EXERCISE REQUIREMENTS. Exact copy required. Repeat the records, but keep the pictures out.

RECORDS PROVIDED.
-.-.-

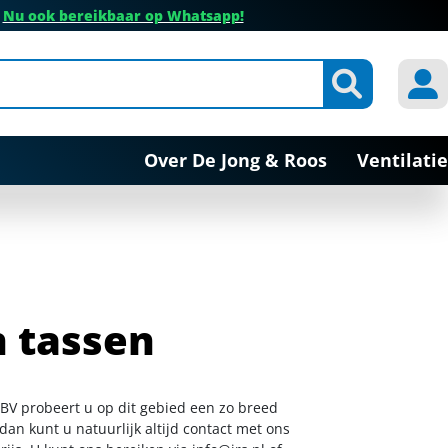
✔
Nu ook bereikbaar op Whatsapp!
Over De Jong & Roos
Ventilatie
 tassen
 BV probeert u op dit gebied een zo breed
dan kunt u natuurlijk altijd contact met ons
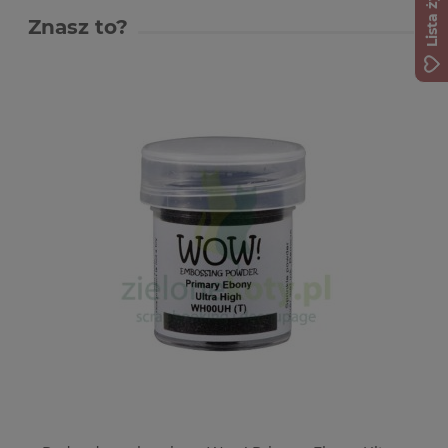
Lista życzeń
Znasz to?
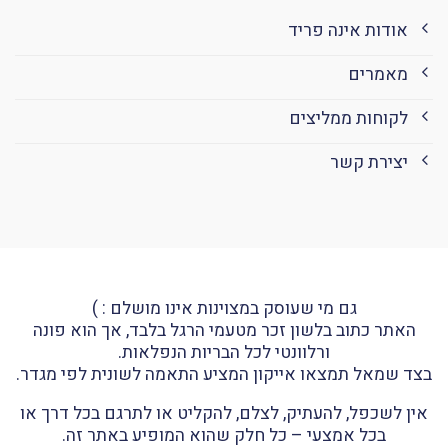
אודות אינה פריד
מאמרים
לקוחות ממליצים
יצירת קשר
גם מי שעוסק במצוינות אינו מושלם : )
האתר כתוב בלשון זכר מטעמי הרגל בלבד, אך הוא פונה
ורלוונטי לכל הבריות הנפלאות.
בצד שמאל תמצאו אייקון המציע התאמה לשונית לפי מגדר.
אין לשכפל, להעתיק, לצלם, להקליט או לתרגם בכל דרך או
בכל אמצעי – כל חלק שהוא המופיע באתר זה.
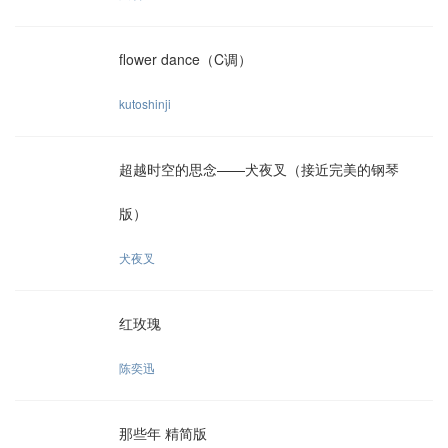
flower dance（C调）
kutoshinji
超越时空的思念——犬夜叉（接近完美的钢琴
版）
犬夜叉
红玫瑰
陈奕迅
那些年 精简版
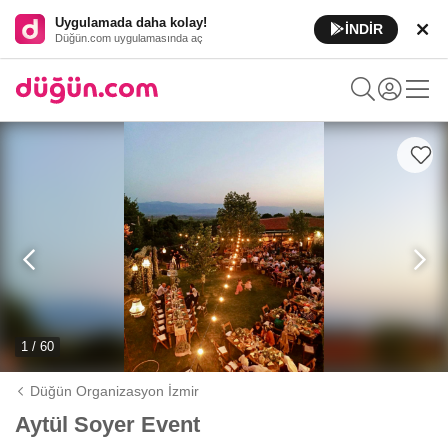
Uygulamada daha kolay!
İNDİR
Düğün.com uygulamasında aç
1 / 60
Düğün Organizasyon İzmir
Aytül Soyer Event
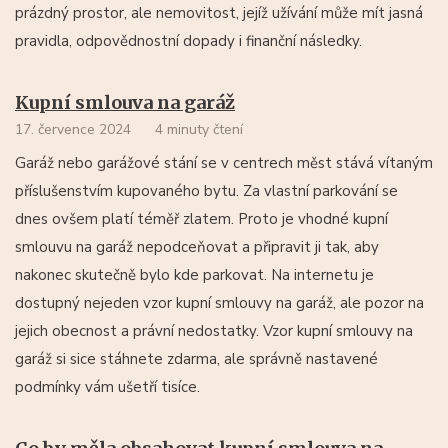
prázdný prostor, ale nemovitost, jejíž užívání může mít jasná
pravidla, odpovědnostní dopady i finanční následky.
Kupní smlouva na garáž
17. července 2024
4 minuty čtení
Garáž nebo garážové stání se v centrech měst stává vítaným
příslušenstvím kupovaného bytu. Za vlastní parkování se
dnes ovšem platí téměř zlatem. Proto je vhodné kupní
smlouvu na garáž nepodceňovat a připravit ji tak, aby
nakonec skutečně bylo kde parkovat. Na internetu je
dostupný nejeden vzor kupní smlouvy na garáž, ale pozor na
jejich obecnost a právní nedostatky. Vzor kupní smlouvy na
garáž si sice stáhnete zdarma, ale správně nastavené
podmínky vám ušetří tisíce.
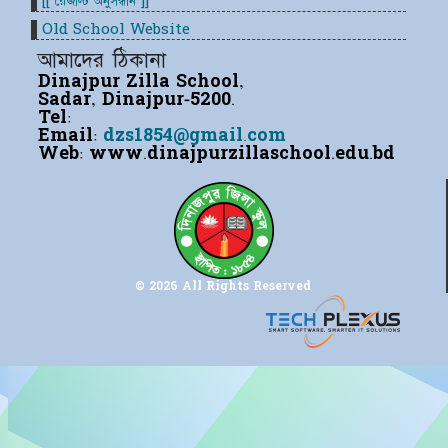
[[ রেজাল্ট অনুসন্ধান ]]
Old School Website
আমাদের ঠিকানা
Dinajpur Zilla School,
Sadar, Dinajpur-5200.
Tel:
Email:
dzs1854@gmail.com
Web:
www.dinajpurzillaschool.edu.bd
© 2026 All Rights Reserved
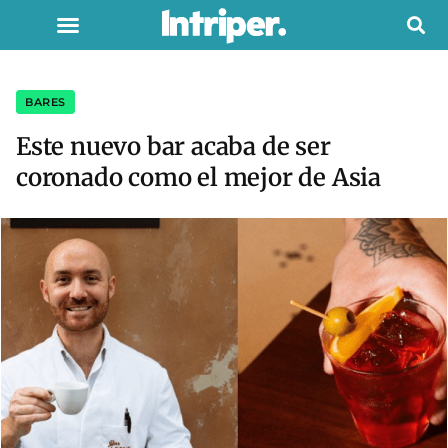
BARES
Este nuevo bar acaba de ser
coronado como el mejor de Asia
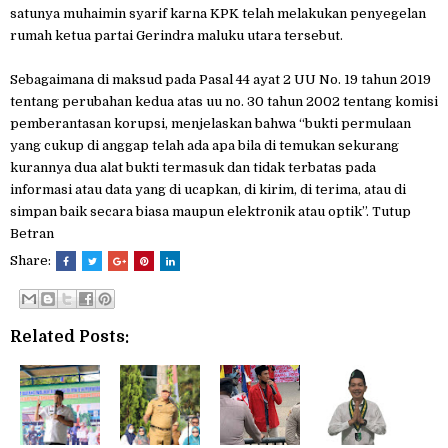
satunya muhaimin syarif karna KPK telah melakukan penyegelan
rumah ketua partai Gerindra maluku utara tersebut.
Sebagaimana di maksud pada Pasal 44 ayat 2 UU No. 19 tahun 2019
tentang perubahan kedua atas uu no. 30 tahun 2002 tentang komisi
pemberantasan korupsi, menjelaskan bahwa “bukti permulaan
yang cukup di anggap telah ada apa bila di temukan sekurang
kurannya dua alat bukti termasuk dan tidak terbatas pada
informasi atau data yang di ucapkan, di kirim, di terima, atau di
simpan baik secara biasa maupun elektronik atau optik”. Tutup
Betran
Share:
Related Posts:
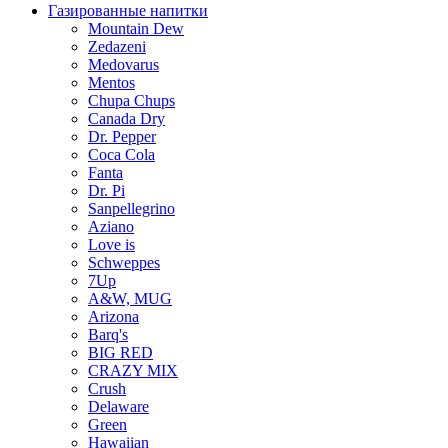
Газированные напитки
Mountain Dew
Zedazeni
Medovarus
Mentos
Chupa Chups
Canada Dry
Dr. Pepper
Coca Cola
Fanta
Dr. Pi
Sanpellegrino
Aziano
Love is
Schweppes
7Up
A&W, MUG
Arizona
Barq's
BIG RED
CRAZY MIX
Crush
Delaware
Green
Hawaiian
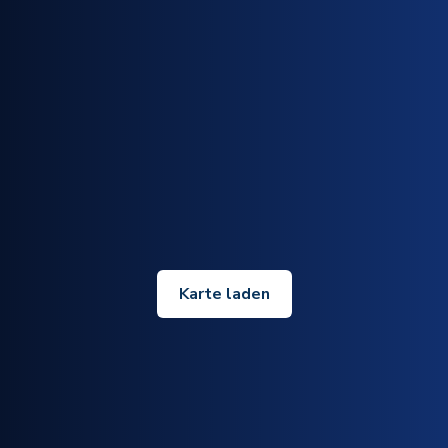
Karte laden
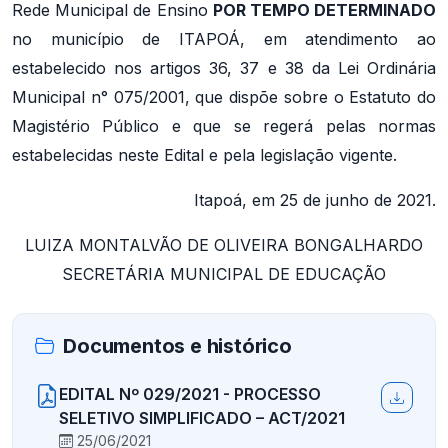
Rede Municipal de Ensino
POR TEMPO DETERMINADO
no município de ITAPOÁ, em atendimento ao
estabelecido nos artigos 36, 37 e 38 da Lei Ordinária
Municipal n° 075/2001, que dispõe sobre o Estatuto do
Magistério Público e que se regerá pelas normas
estabelecidas neste Edital e pela legislação vigente.
Itapoá, em 25 de junho de 2021.
LUIZA MONTALVÃO DE OLIVEIRA BONGALHARDO
SECRETÁRIA MUNICIPAL DE EDUCAÇÃO
Documentos e histórico
EDITAL Nº 029/2021 - PROCESSO
SELETIVO SIMPLIFICADO – ACT/2021
25/06/2021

-.-.-

TASK RESULT.
✔
Nu ook bereikbaar op Whatsapp!
Over De Jong & Roos
Ventilatie
 tassen
 BV probeert u op dit gebied een zo breed
dan kunt u natuurlijk altijd contact met ons
Lista życzeń
Znasz to?
אודות אינה פריד
מאמרים
לקוחות ממליצים
יצירת קשר
גם מי שעוסק במצוינות אינו מושלם : )
האתר כתוב בלשון זכר מטעמי הרגל בלבד, אך הוא פונה
ורלוונטי לכל הבריות הנפלאות.
בצד שמאל תמצאו אייקון המציע התאמה לשונית לפי מגדר.
אין לשכפל, להעתיק, לצלם, להקליט או לתרגם בכל דרך או
בכל אמצעי – כל חלק שהוא המופיע באתר זה.
flower dance（C调）
kutoshinji
超越时空的思念——犬夜叉（接近完美的钢琴
版）
犬夜叉
红玫瑰
陈奕迅
那些年 精简版
Uygulamada daha kolay!
İNDİR
Düğün.com uygulamasında aç
1 / 60
Düğün Organizasyon İzmir
Aytül Soyer Event
prázdný prostor, ale nemovitost, jejíž užívání může mít jasná
pravidla, odpovědnostní dopady i finanční následky.
Kupní smlouva na garáž
17. července 2024
4 minuty čtení
Garáž nebo garážové stání se v centrech měst stává vítaným
příslušenstvím kupovaného bytu. Za vlastní parkování se
dnes ovšem platí téměř zlatem. Proto je vhodné kupní
smlouvu na garáž nepodceňovat a připravit ji tak, aby
nakonec skutečně bylo kde parkovat. Na internetu je
dostupný nejeden vzor kupní smlouvy na garáž, ale pozor na
jejich obecnost a právní nedostatky. Vzor kupní smlouvy na
garáž si sice stáhnete zdarma, ale správně nastavené
podmínky vám ušetří tisíce.
[[ রেজাল্ট অনুসন্ধান ]]
Old School Website
আমাদের ঠিকানা
Dinajpur Zilla School,
Sadar, Dinajpur-5200.
Tel:
Email:
dzs1854@gmail.com
Web:
www.dinajpurzillaschool.edu.bd
© 2026 All Rights Reserved
BARES
Este nuevo bar acaba de ser
coronado como el mejor de Asia
satunya muhaimin syarif karna KPK telah melakukan penyegelan
rumah ketua partai Gerindra maluku utara tersebut.
Sebagaimana di maksud pada Pasal 44 ayat 2 UU No. 19 tahun 2019
tentang perubahan kedua atas uu no. 30 tahun 2002 tentang komisi
pemberantasan korupsi, menjelaskan bahwa “bukti permulaan
yang cukup di anggap telah ada apa bila di temukan sekurang
kurannya dua alat bukti termasuk dan tidak terbatas pada
informasi atau data yang di ucapkan, di kirim, di terima, atau di
simpan baik secara biasa maupun elektronik atau optik”. Tutup
Betran
Share:
Related Posts:
Газированные напитки
Mountain Dew
Zedazeni
Medovarus
Mentos
Chupa Chups
Canada Dry
Dr. Pepper
Coca Cola
Fanta
Dr. Pi
Sanpellegrino
Aziano
Love is
Schweppes
7Up
A&W, MUG
Arizona
Barq's
BIG RED
CRAZY MIX
Crush
Delaware
Green
Hawaiian
Karte laden
Rede Municipal de Ensino
POR TEMPO DETERMINADO
no município de ITAPOÁ, em atendimento ao
estabelecido nos artigos 36, 37 e 38 da Lei Ordinária
Municipal n° 075/2001, que dispõe sobre o Estatuto do
Magistério Público e que se regerá pelas normas
estabelecidas neste Edital e pela legislação vigente.
Itapoá, em 25 de junho de 2021.
LUIZA MONTALVÃO DE OLIVEIRA BONGALHARDO
SECRETÁRIA MUNICIPAL DE EDUCAÇÃO
Documentos e histórico
EDITAL Nº 029/2021 - PROCESSO
SELETIVO SIMPLIFICADO – ACT/2021
25/06/2021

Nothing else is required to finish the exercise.